** Opening DATA EXCERPTS block **

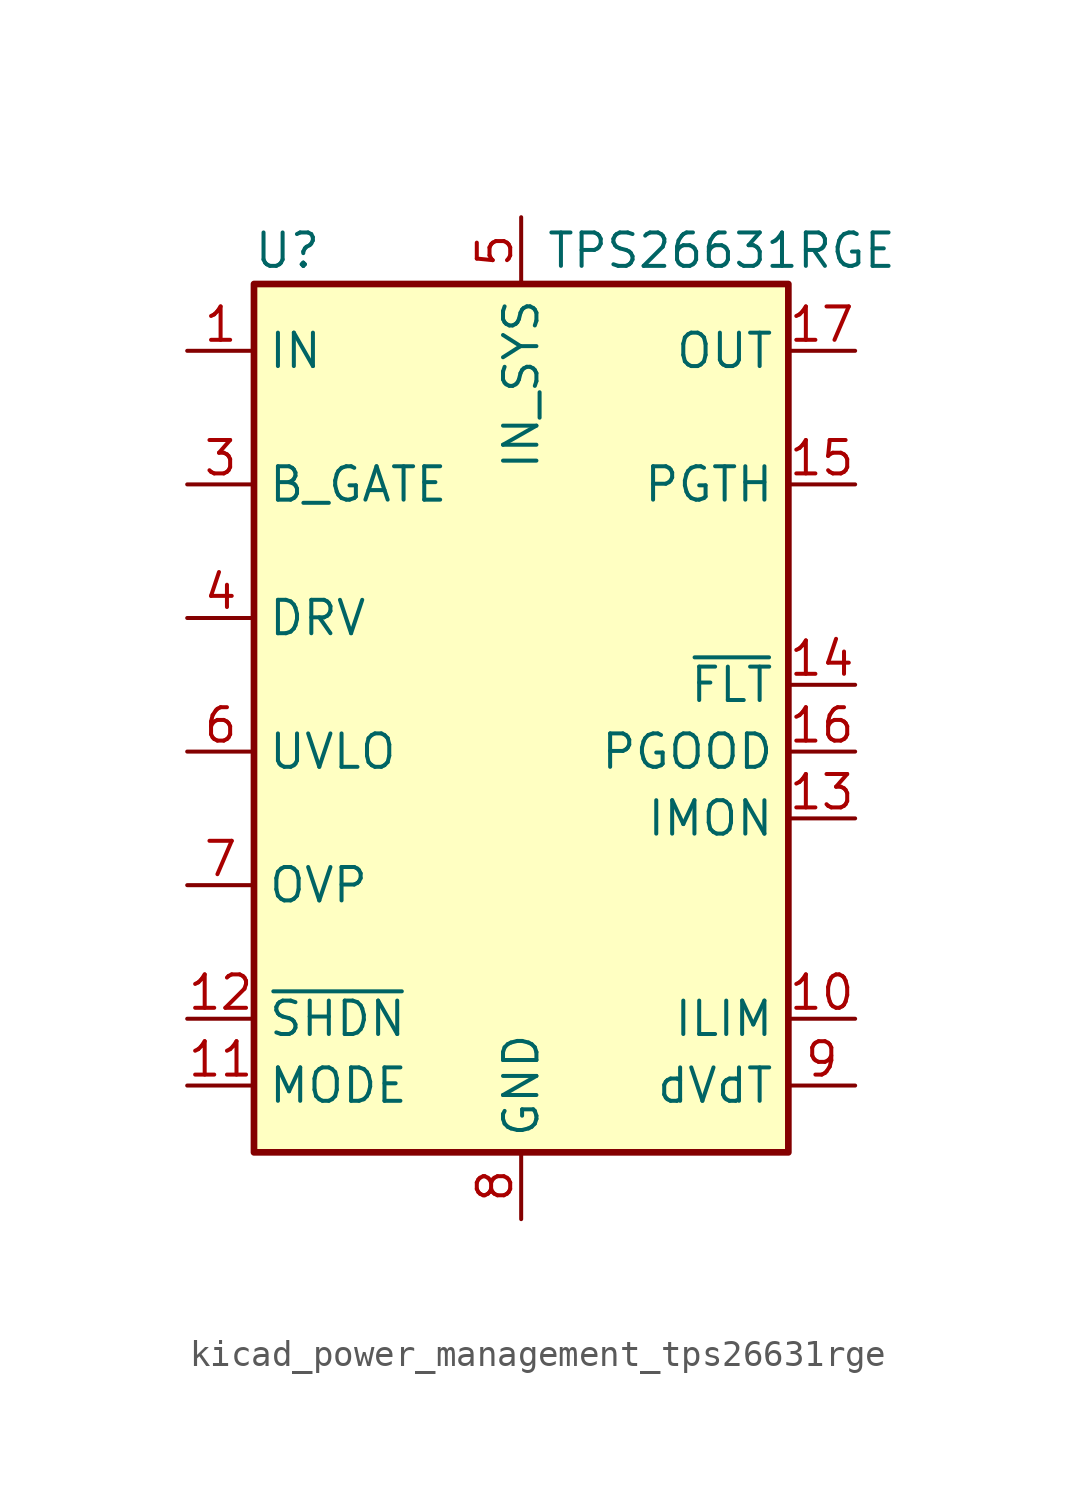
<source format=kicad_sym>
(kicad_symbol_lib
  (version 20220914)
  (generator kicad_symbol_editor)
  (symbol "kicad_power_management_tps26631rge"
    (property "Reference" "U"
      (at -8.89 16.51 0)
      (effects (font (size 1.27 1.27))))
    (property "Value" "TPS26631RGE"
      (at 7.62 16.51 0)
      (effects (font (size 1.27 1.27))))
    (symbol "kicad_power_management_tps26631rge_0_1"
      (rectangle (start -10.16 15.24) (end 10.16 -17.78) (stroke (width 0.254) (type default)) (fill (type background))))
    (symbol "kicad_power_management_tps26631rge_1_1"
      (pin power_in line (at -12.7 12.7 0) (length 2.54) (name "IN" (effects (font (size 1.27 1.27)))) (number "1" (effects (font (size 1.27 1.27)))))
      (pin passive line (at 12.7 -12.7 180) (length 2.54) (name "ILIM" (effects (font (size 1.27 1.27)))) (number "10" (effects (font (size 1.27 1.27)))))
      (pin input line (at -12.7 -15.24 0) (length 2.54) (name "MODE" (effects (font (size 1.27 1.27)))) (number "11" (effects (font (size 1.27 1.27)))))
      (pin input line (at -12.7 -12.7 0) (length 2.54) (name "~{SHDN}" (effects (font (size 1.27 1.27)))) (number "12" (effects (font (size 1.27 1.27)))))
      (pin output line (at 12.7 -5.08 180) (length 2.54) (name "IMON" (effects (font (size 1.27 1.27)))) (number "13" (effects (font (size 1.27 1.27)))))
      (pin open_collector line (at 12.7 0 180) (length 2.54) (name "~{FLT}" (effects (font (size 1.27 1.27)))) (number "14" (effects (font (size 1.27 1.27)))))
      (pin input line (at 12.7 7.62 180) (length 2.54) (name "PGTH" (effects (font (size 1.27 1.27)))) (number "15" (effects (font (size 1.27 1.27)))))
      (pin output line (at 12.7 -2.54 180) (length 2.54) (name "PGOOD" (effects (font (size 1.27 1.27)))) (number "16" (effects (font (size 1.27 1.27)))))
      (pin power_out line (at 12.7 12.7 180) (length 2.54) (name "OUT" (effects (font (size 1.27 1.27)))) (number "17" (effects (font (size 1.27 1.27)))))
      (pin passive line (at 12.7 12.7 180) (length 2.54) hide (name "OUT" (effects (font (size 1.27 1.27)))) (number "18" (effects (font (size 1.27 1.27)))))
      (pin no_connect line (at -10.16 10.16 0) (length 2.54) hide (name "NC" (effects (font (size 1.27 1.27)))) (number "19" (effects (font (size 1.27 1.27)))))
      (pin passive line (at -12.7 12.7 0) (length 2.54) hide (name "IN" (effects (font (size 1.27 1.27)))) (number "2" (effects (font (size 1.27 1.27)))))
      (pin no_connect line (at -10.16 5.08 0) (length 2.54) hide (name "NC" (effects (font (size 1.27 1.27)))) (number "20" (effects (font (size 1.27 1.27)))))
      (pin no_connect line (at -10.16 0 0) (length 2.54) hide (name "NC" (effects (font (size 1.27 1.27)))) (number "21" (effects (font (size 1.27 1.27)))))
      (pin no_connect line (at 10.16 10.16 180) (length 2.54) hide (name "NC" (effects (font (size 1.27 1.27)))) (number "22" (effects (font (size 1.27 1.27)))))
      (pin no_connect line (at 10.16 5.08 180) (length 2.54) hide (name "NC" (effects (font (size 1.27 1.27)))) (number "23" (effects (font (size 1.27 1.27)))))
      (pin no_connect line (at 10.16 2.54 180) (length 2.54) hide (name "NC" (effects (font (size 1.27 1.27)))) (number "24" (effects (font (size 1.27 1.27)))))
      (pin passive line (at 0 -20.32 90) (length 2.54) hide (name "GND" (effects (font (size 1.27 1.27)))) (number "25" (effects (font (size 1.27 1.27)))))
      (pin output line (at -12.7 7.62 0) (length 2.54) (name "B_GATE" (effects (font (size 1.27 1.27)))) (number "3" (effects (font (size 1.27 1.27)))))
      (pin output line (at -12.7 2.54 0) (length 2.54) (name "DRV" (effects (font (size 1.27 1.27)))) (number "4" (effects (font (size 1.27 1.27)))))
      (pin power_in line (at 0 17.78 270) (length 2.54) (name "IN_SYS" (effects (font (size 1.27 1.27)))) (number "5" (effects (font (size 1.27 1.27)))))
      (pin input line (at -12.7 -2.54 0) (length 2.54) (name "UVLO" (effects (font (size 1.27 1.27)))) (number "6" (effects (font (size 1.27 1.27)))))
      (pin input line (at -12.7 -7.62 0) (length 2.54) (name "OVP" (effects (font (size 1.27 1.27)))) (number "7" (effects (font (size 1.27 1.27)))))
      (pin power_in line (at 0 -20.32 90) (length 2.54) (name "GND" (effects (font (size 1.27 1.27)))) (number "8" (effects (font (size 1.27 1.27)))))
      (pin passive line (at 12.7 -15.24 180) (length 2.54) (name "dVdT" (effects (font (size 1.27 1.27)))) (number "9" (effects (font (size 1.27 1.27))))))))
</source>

** Closing DATA EXCERPTS block **

▶ [TASK DESCRIPTION]: Here the job is to repeat the entries verbatim while leaving all pictures out.

▶ [SOLUTION TO THIS EXERCISE]:
<source format=kicad_sym>
(kicad_symbol_lib
  (version 20220914)
  (generator kicad_symbol_editor)
  (symbol "kicad_power_management_tps26631rge"
    (property "Reference" "U"
      (at -8.89 16.51 0)
      (effects (font (size 1.27 1.27))))
    (property "Value" "TPS26631RGE"
      (at 7.62 16.51 0)
      (effects (font (size 1.27 1.27))))
    (symbol "kicad_power_management_tps26631rge_0_1"
      (rectangle (start -10.16 15.24) (end 10.16 -17.78) (stroke (width 0.254) (type default)) (fill (type background))))
    (symbol "kicad_power_management_tps26631rge_1_1"
      (pin power_in line (at -12.7 12.7 0) (length 2.54) (name "IN" (effects (font (size 1.27 1.27)))) (number "1" (effects (font (size 1.27 1.27)))))
      (pin passive line (at 12.7 -12.7 180) (length 2.54) (name "ILIM" (effects (font (size 1.27 1.27)))) (number "10" (effects (font (size 1.27 1.27)))))
      (pin input line (at -12.7 -15.24 0) (length 2.54) (name "MODE" (effects (font (size 1.27 1.27)))) (number "11" (effects (font (size 1.27 1.27)))))
      (pin input line (at -12.7 -12.7 0) (length 2.54) (name "~{SHDN}" (effects (font (size 1.27 1.27)))) (number "12" (effects (font (size 1.27 1.27)))))
      (pin output line (at 12.7 -5.08 180) (length 2.54) (name "IMON" (effects (font (size 1.27 1.27)))) (number "13" (effects (font (size 1.27 1.27)))))
      (pin open_collector line (at 12.7 0 180) (length 2.54) (name "~{FLT}" (effects (font (size 1.27 1.27)))) (number "14" (effects (font (size 1.27 1.27)))))
      (pin input line (at 12.7 7.62 180) (length 2.54) (name "PGTH" (effects (font (size 1.27 1.27)))) (number "15" (effects (font (size 1.27 1.27)))))
      (pin output line (at 12.7 -2.54 180) (length 2.54) (name "PGOOD" (effects (font (size 1.27 1.27)))) (number "16" (effects (font (size 1.27 1.27)))))
      (pin power_out line (at 12.7 12.7 180) (length 2.54) (name "OUT" (effects (font (size 1.27 1.27)))) (number "17" (effects (font (size 1.27 1.27)))))
      (pin passive line (at 12.7 12.7 180) (length 2.54) hide (name "OUT" (effects (font (size 1.27 1.27)))) (number "18" (effects (font (size 1.27 1.27)))))
      (pin no_connect line (at -10.16 10.16 0) (length 2.54) hide (name "NC" (effects (font (size 1.27 1.27)))) (number "19" (effects (font (size 1.27 1.27)))))
      (pin passive line (at -12.7 12.7 0) (length 2.54) hide (name "IN" (effects (font (size 1.27 1.27)))) (number "2" (effects (font (size 1.27 1.27)))))
      (pin no_connect line (at -10.16 5.08 0) (length 2.54) hide (name "NC" (effects (font (size 1.27 1.27)))) (number "20" (effects (font (size 1.27 1.27)))))
      (pin no_connect line (at -10.16 0 0) (length 2.54) hide (name "NC" (effects (font (size 1.27 1.27)))) (number "21" (effects (font (size 1.27 1.27)))))
      (pin no_connect line (at 10.16 10.16 180) (length 2.54) hide (name "NC" (effects (font (size 1.27 1.27)))) (number "22" (effects (font (size 1.27 1.27)))))
      (pin no_connect line (at 10.16 5.08 180) (length 2.54) hide (name "NC" (effects (font (size 1.27 1.27)))) (number "23" (effects (font (size 1.27 1.27)))))
      (pin no_connect line (at 10.16 2.54 180) (length 2.54) hide (name "NC" (effects (font (size 1.27 1.27)))) (number "24" (effects (font (size 1.27 1.27)))))
      (pin passive line (at 0 -20.32 90) (length 2.54) hide (name "GND" (effects (font (size 1.27 1.27)))) (number "25" (effects (font (size 1.27 1.27)))))
      (pin output line (at -12.7 7.62 0) (length 2.54) (name "B_GATE" (effects (font (size 1.27 1.27)))) (number "3" (effects (font (size 1.27 1.27)))))
      (pin output line (at -12.7 2.54 0) (length 2.54) (name "DRV" (effects (font (size 1.27 1.27)))) (number "4" (effects (font (size 1.27 1.27)))))
      (pin power_in line (at 0 17.78 270) (length 2.54) (name "IN_SYS" (effects (font (size 1.27 1.27)))) (number "5" (effects (font (size 1.27 1.27)))))
      (pin input line (at -12.7 -2.54 0) (length 2.54) (name "UVLO" (effects (font (size 1.27 1.27)))) (number "6" (effects (font (size 1.27 1.27)))))
      (pin input line (at -12.7 -7.62 0) (length 2.54) (name "OVP" (effects (font (size 1.27 1.27)))) (number "7" (effects (font (size 1.27 1.27)))))
      (pin power_in line (at 0 -20.32 90) (length 2.54) (name "GND" (effects (font (size 1.27 1.27)))) (number "8" (effects (font (size 1.27 1.27)))))
      (pin passive line (at 12.7 -15.24 180) (length 2.54) (name "dVdT" (effects (font (size 1.27 1.27)))) (number "9" (effects (font (size 1.27 1.27))))))))
</source>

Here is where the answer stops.